A number of new laws passed during the 2018 legislative session go into effect on Aug. 1. Here’s a look at a few of them from Minnesota Lawyer…
Point-of-sale skimming: House File 817 (Rep. Bob Loonan, R-Shakopee) establishes interfering with electronic terminals—automated teller machines, cash dispensing machines, point-of-sale terminals and gas pump dispensers teller—as a serious crime. Offenders implant electronic card-reading devices into terminals to capture stolen data then often use wireless technology to download it to a laptop. The law expands the state’s unauthorized computer-access crime statutes and creates both a gross misdemeanor and a felony level crime for violators.
Fake service animals: House File 3157 (Rep. Steve Green, R-Fosston), makes it a crime to knowingly misrepresent an animal as an assistance animal. First-time violations are petty misdemeanors and subsequent offenses are misdemeanors. Businesses are allowed under the law to post a “conspicuous sign” near entrances, stating that real service animals are welcome but fakes are illegal. Property owners are granted immunity for injury or damage caused by a service animal, if the owner believes “in good faith that the animal is an assistance animal or the individual using the assistance animal represents that the animal is an assistance animal,” provided that the damage or injury didn’t result from the property owner’s negligence.

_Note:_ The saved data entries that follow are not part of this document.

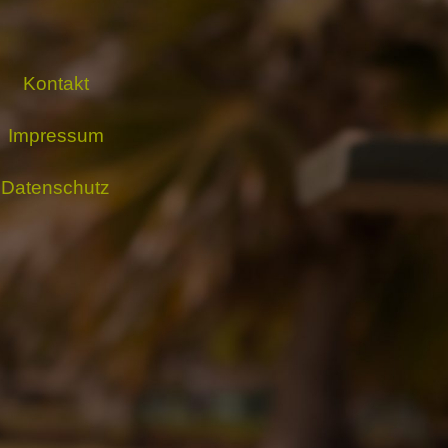
Kontakt
Impressum
Datenschutz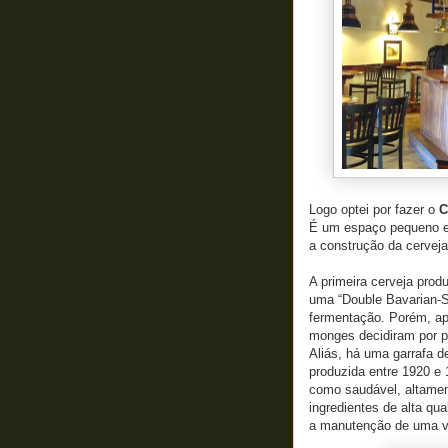
Logo optei por fazer o
C
É um espaço pequeno e i
a construção da cervej
A primeira cerveja prod
uma “Double Bavarian-S
fermentação. Porém, apó
monges decidiram por pr
Aliás, há uma garrafa 
produzida entre 1920 e 
como saudável, altament
ingredientes de alta q
a manutenção de uma v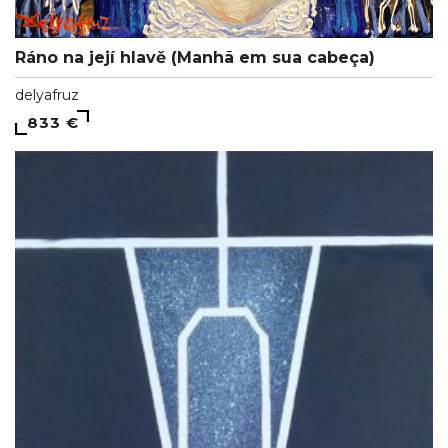
Ráno na její hlavě (Manhã em sua cabeça)
delyafruz
833 €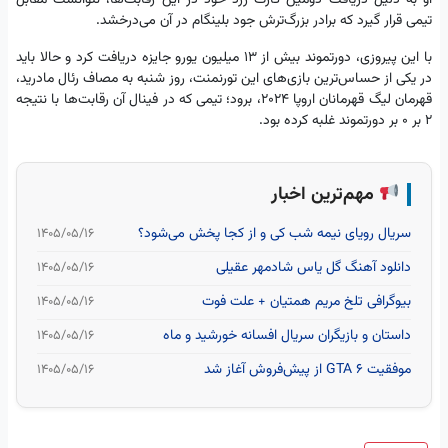
تیمی قرار گیرد که برادر بزرگ‌ترش جود بلینگام در آن می‌درخشد.
با این پیروزی، دورتموند بیش از ۱۳ میلیون یورو جایزه دریافت کرد و حالا باید
در یکی از حساس‌ترین بازی‌های این تورنمنت، روز شنبه به مصاف رئال مادرید،
قهرمان لیگ قهرمانان اروپا ۲۰۲۴، برود؛ تیمی که در فینال آن رقابت‌ها با نتیجه
۲ بر ۰ بر دورتموند غلبه کرده بود.
مهم‌ترین اخبار
سریال رویای نیمه شب کی و از کجا پخش می‌شود؟
۱۴۰۵/۰۵/۱۶
دانلود آهنگ گل یاس شادمهر عقیلی
۱۴۰۵/۰۵/۱۶
بیوگرافی تلخ مریم همتیان + علت فوت
۱۴۰۵/۰۵/۱۶
داستان و بازیگران سریال افسانه خورشید و ماه
۱۴۰۵/۰۵/۱۶
موفقیت GTA 6 از پیش‌فروش آغاز شد
۱۴۰۵/۰۵/۱۶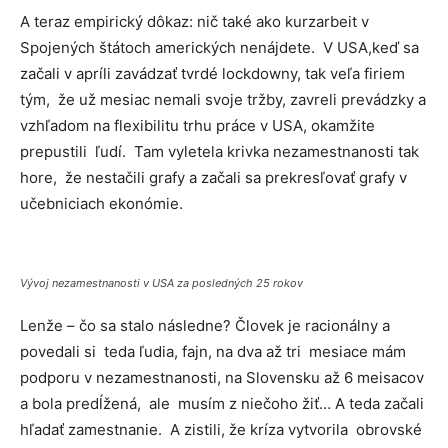
A teraz empirický dôkaz: nič také ako kurzarbeit v
Spojených štátoch amerických nenájdete. V USA,keď sa
začali v apríli zavádzať tvrdé lockdowny, tak veľa firiem
tým, že už mesiac nemali svoje tržby, zavreli prevádzky a
vzhľadom na flexibilitu trhu práce v USA, okamžite
prepustili ľudí. Tam vyletela krivka nezamestnanosti tak
hore, že nestačili grafy a začali sa prekresľovať grafy v
učebniciach ekonómie.
Vývoj nezamestnanosti v USA za posledných 25 rokov
Lenže – čo sa stalo následne? Človek je racionálny a
povedali si teda ľudia, fajn, na dva až tri mesiace mám
podporu v nezamestnanosti, na Slovensku až 6 meisacov
a bola predĺžená, ale musím z niečoho žiť… A teda začali
hľadať zamestnanie. A zistili, že kríza vytvorila obrovské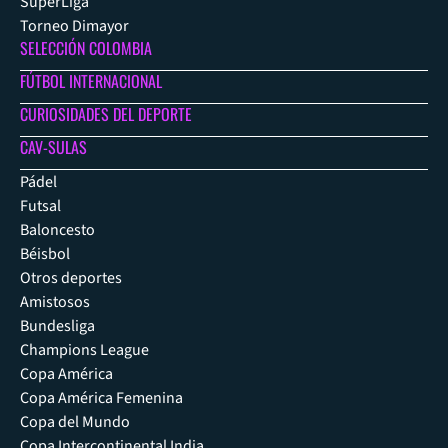
SuperLiga
Torneo Dimayor
SELECCIÓN COLOMBIA
FÚTBOL INTERNACIONAL
CURIOSIDADES DEL DEPORTE
CAV-SULAS
Pádel
Futsal
Baloncesto
Béisbol
Otros deportes
Amistosos
Bundesliga
Champions League
Copa América
Copa América Femenina
Copa del Mundo
Copa Intercontinental India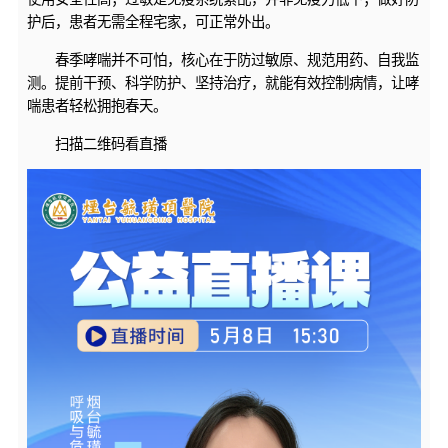
护后，患者无需全程宅家，可正常外出。
春季哮喘并不可怕，核心在于防过敏原、规范用药、自我监
测。提前干预、科学防护、坚持治疗，就能有效控制病情，让哮
喘患者轻松拥抱春天。
扫描二维码看直播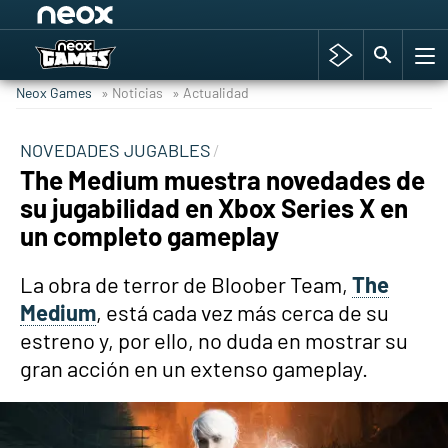
Among Us y Porno
Hyrule Warriors: La Era del Cataclismo
Neox Games
» Noticias
» Actualidad
TGA Tercera gala
Super Mario cafetería oficial
NOVEDADES JUGABLES
The Medium muestra novedades de
Cyberpunk 2077
su jugabilidad en Xbox Series X en
Hyrule Warriors
un completo gameplay
Asia peculiar tradición
La obra de terror de Bloober Team,
The
Medium
, está cada vez más cerca de su
estreno y, por ello, no duda en mostrar su
gran acción en un extenso gameplay.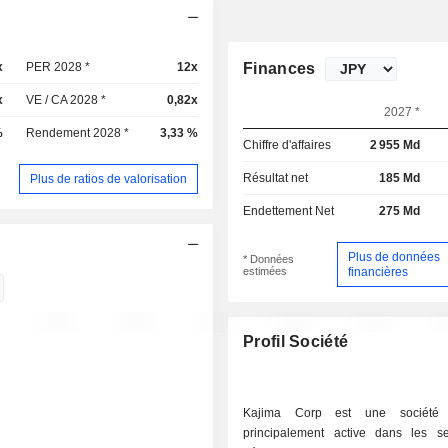
x
PER 2028 *
12x
Finances
x
VE / CA 2028 *
0,82x
2027 *
%
Rendement 2028 *
3,33 %
Chiffre d'affaires
2 955 Md
Résultat net
185 Md
Plus de ratios de valorisation
Endettement Net
275 Md
Plus de données
* Données
estimées
financières
Profil Société
Kajima Corp est une société 
principalement active dans les s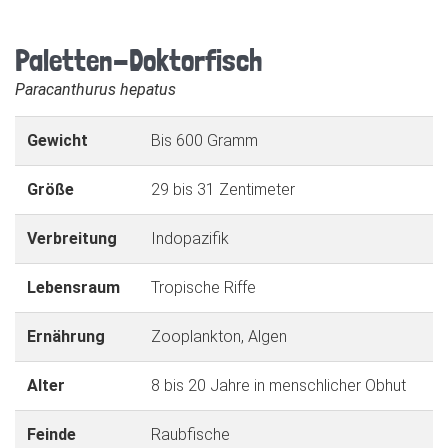
Paletten-Doktorfisch
Paracanthurus hepatus
Gewicht
Bis 600 Gramm
Größe
29 bis 31 Zentimeter
Verbreitung
Indopazifik
Lebensraum
Tropische Riffe
Ernährung
Zooplankton, Algen
Alter
8 bis 20 Jahre in menschlicher Obhut
Feinde
Raubfische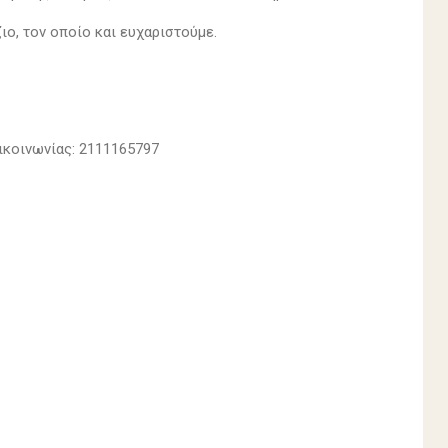
ο, τον οποίο και ευχαριστούμε.
ικοινωνίας: 2111165797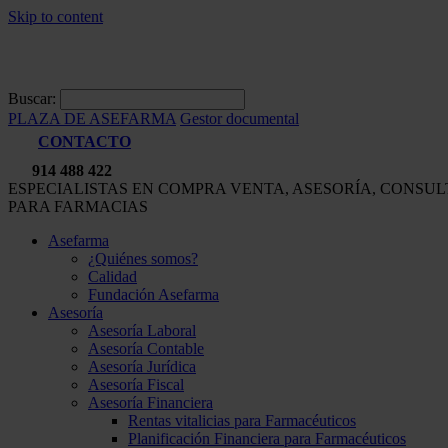
Skip to content
Buscar:
PLAZA DE ASEFARMA
Gestor documental
CONTACTO
914 488 422
ESPECIALISTAS EN COMPRA VENTA, ASESORÍA, CONSU
PARA FARMACIAS
Asefarma
¿Quiénes somos?
Calidad
Fundación Asefarma
Asesoría
Asesoría Laboral
Asesoría Contable
Asesoría Jurídica
Asesoría Fiscal
Asesoría Financiera
Rentas vitalicias para Farmacéuticos
Planificación Financiera para Farmacéuticos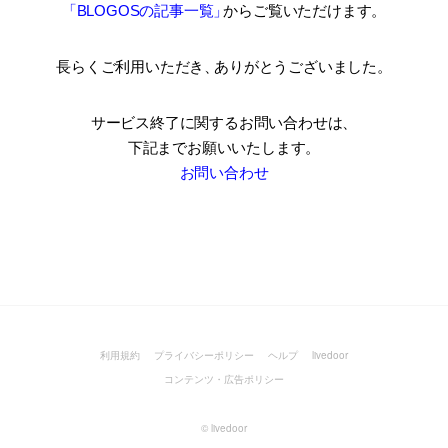
「BLOGOSの記事一覧
」
からご覧いただけます。
長らくご利用いただき
、
ありがとうございました。
サービス終了に関するお問い合わせは、
下記までお願いいたします。
お問い合わせ
利用規約
プライバシーポリシー
ヘルプ
livedoor
コンテンツ・広告ポリシー
©
livedoor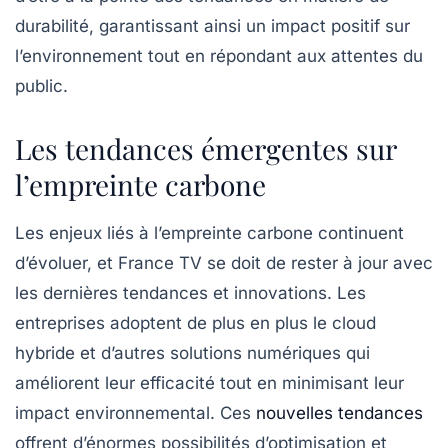
durabilité, garantissant ainsi un impact positif sur
l’environnement tout en répondant aux attentes du
public.
Les tendances émergentes sur
l’empreinte carbone
Les enjeux liés à l’empreinte carbone continuent
d’évoluer, et France TV se doit de rester à jour avec
les dernières tendances et innovations. Les
entreprises adoptent de plus en plus le
cloud
hybride
et d’autres solutions numériques qui
améliorent leur efficacité tout en minimisant leur
impact environnemental. Ces
nouvelles tendances
offrent d’énormes possibilités d’optimisation et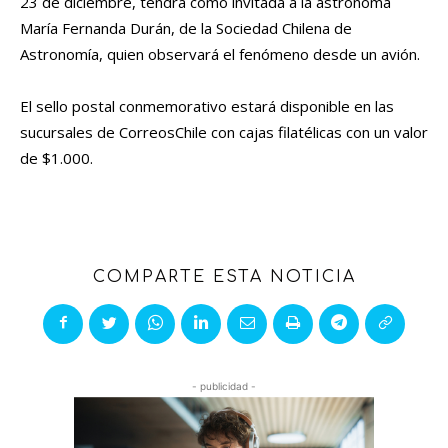
23 de diciembre, tendrá como invitada a la astrónoma
María Fernanda Durán, de la Sociedad Chilena de
Astronomía, quien observará el fenómeno desde un avión.
El sello postal conmemorativo estará disponible en las
sucursales de CorreosChile con cajas filatélicas con un valor
de $1.000.
COMPARTE ESTA NOTICIA
- publicidad -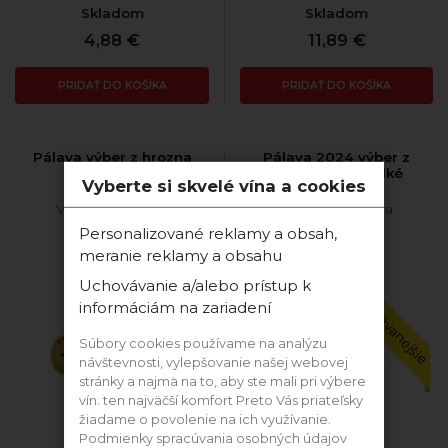
Skladom
Skladom
4,88 €
11,89 €
PRIDAŤ DO KOŠÍKA
PRIDAŤ DO KOŠÍKA
Pálava výber z hrozna
Pálava 2024 výber z
2022 suché
hrozna polosladké
Vyberte si skvelé vína a cookies
Vinárstvo Šabata
Vinárstvo Šabata
Personalizované reklamy a obsah,
meranie reklamy a obsahu
Najpredávanejšie
Uchovávanie a/alebo prístup k
informáciám na zariadení
Súbory cookies používame na analýzu
návštevnosti, vylepšovanie našej webovej
stránky a najmä na to, aby ste mali pri výbere
vín. ten najväčší komfort Preto Vás priateľsky
žiadame o povolenie na ich využívanie.
Podmienky spracúvania osobných údajov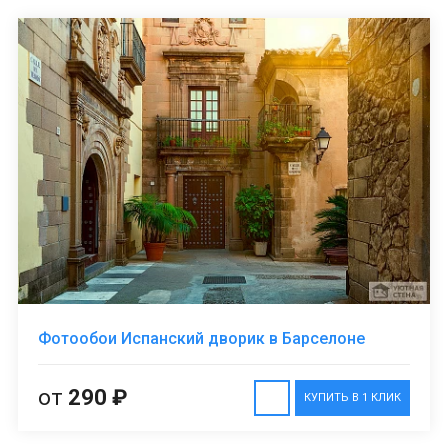
Фотообои Испанский дворик в Барселоне
от
290 ₽
КУПИТЬ В 1 КЛИК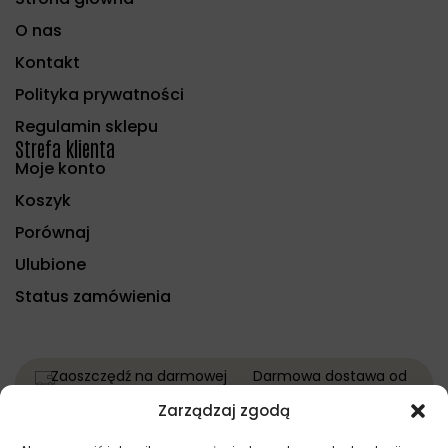
O nas
Kontakt
Polityka prywatności
Regulamin sklepu
Strefa klienta
Moje konto
Koszyk
Porównaj
Ulubione
Status zamówienia
Zaoszczędź na darmowej
Darmowa dostawa od
dostawie!
1000 zł.
Zarządzaj zgodą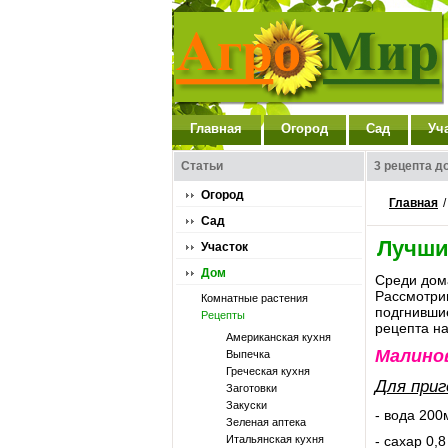
Главная
Огород
Сад
Уч
Статьи
3 рецепта 
Огород
Главная
Сад
Лучши
Участок
Дом
Среди дома
Рассмотрим
Комнатные растения
подгнивши
Рецепты
рецепта на
Американская кухня
Малино
Выпечка
Греческая кухня
Для приг
Заготовки
Закуски
- вода 200
Зеленая аптека
Итальянская кухня
- сахар 0,8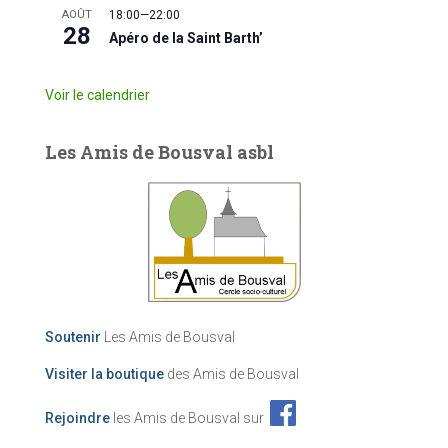
AOÛT
18:00
—
22:00
28
Apéro de la Saint Barth’
Voir le calendrier
Les Amis de Bousval asbl
Soutenir
Les Amis de Bousval
Visiter la boutique
des Amis de Bousval
Rejoindre
les Amis de Bousval sur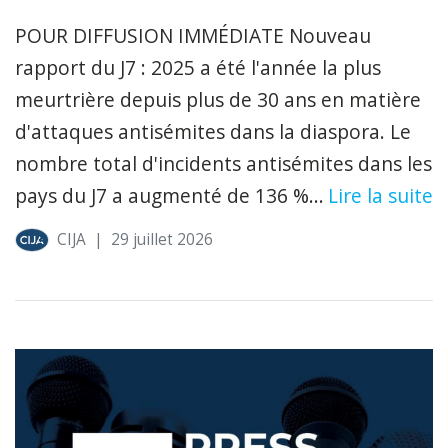
POUR DIFFUSION IMMÉDIATE Nouveau
rapport du J7 : 2025 a été l'année la plus
meurtrière depuis plus de 30 ans en matière
d'attaques antisémites dans la diaspora. Le
nombre total d'incidents antisémites dans les
pays du J7 a augmenté de 136 %...
Lire la suite
CIJA
|
29 juillet 2026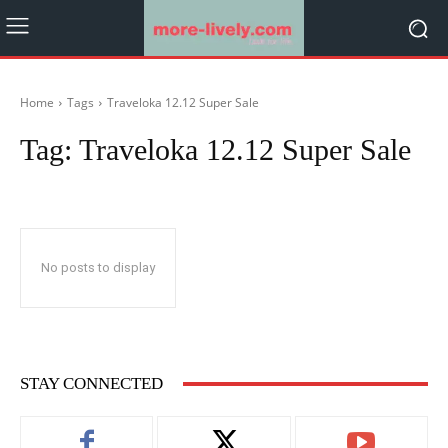
Home
Tags
Traveloka 12.12 Super Sale
Tag:
Traveloka 12.12 Super Sale
No posts to display
STAY CONNECTED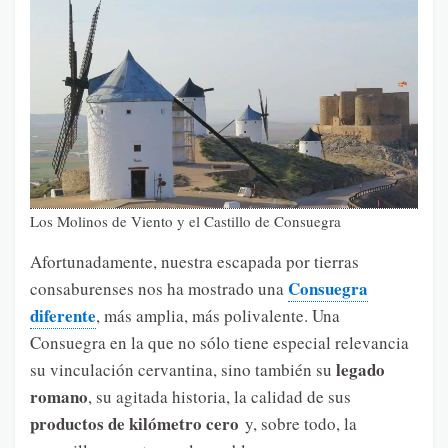
Los Molinos de Viento y el Castillo de Consuegra
Afortunadamente, nuestra escapada por tierras
Consuegra
consaburenses nos ha mostrado una
diferente
, más amplia, más polivalente. Una
Consuegra en la que no sólo tiene especial relevancia
legado
su vinculación cervantina, sino también su
romano
, su agitada historia, la calidad de sus
productos de kilómetro cero
y, sobre todo, la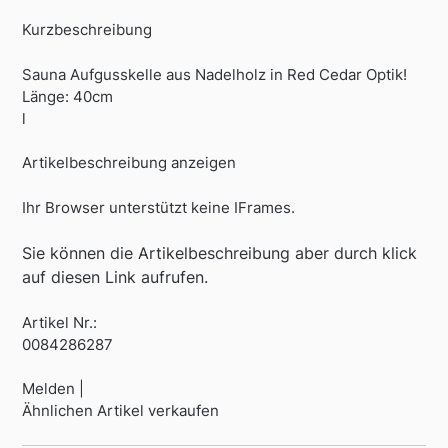
Kurzbeschreibung
Sauna Aufgusskelle aus Nadelholz in Red Cedar Optik!
Länge: 40cm
l
Artikelbeschreibung anzeigen
Ihr Browser unterstützt keine IFrames.
Sie können die Artikelbeschreibung aber durch klick
auf diesen Link aufrufen.
Artikel Nr.:
0084286287
Melden |
Ähnlichen Artikel verkaufen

DWI loophole closed: Senate File 3638 (Sen. Mark Koran, R-North Branch) fully incorporates snowmobiles, all-terrain vehicles and motorboats into the state’s DWI laws by expanding off-road vehicle operating bans following DWI convictions. The law eliminates a loophole that allowed an offender to retain a driver’s licenses after a DWI involving an off-road vehicle. It also keeps offenders convicted of DWI in any kind of vehicle from operating a motorboat for a 90-day period between May 1 and Oct. 31. The law, dubbed “Little Allen’s Law,” was prompted by the death of 8-year-old boy on Chisago Lake after he was struck by a drunken man who operated a snowmobile despite license revocation from after a prior DWI offense. Separately, the legislation increases awareness for carbon monoxide dangers in fish houses.
Safe Seniors: House File 3833 (Rep. Joe Schomacker, R-Luverne), known as the “Safe Seniors Act,” gives broker-dealers and investment advisors authority to alert the Commerce Department or the Minnesota Adult Abuse Reporting Center if they suspect that a senior is being financially exploited. It also allows a broker-dealer or investment advisor to freeze a senior’s accounts or delay disbursements, if they suspect a senior has been or is about to be exploited. The law provides immunity from administrative or civil liability if the financial professional acts in good faith to prevent fraud.
Contractor transparency: House File 2899 (authored by Rep. Jeff Howe, R-Rockville) requires residential contractors and insurance adjusters to include in their initial home repair estimates written notice that contractors may not pay any part of a customer’s insurance deductible. The prohibition was already in existence, but the new law makes it mandatory to point out that fact to customers.
Credit unions’ internal policies: House File 3224 (Rep. Randy Jessup, R-Shoreview) updates how state-chartered credit unions may handle their internal policies. The law allows credit unions to adopt, change or jettison their bylaws if a resolution has support from at least 3 percent of members. It also allows members to vote electronically, among other changes. For example, a credit union board can expel a member who violates a membership agreement, breaks the law or otherwise acts inappropriately.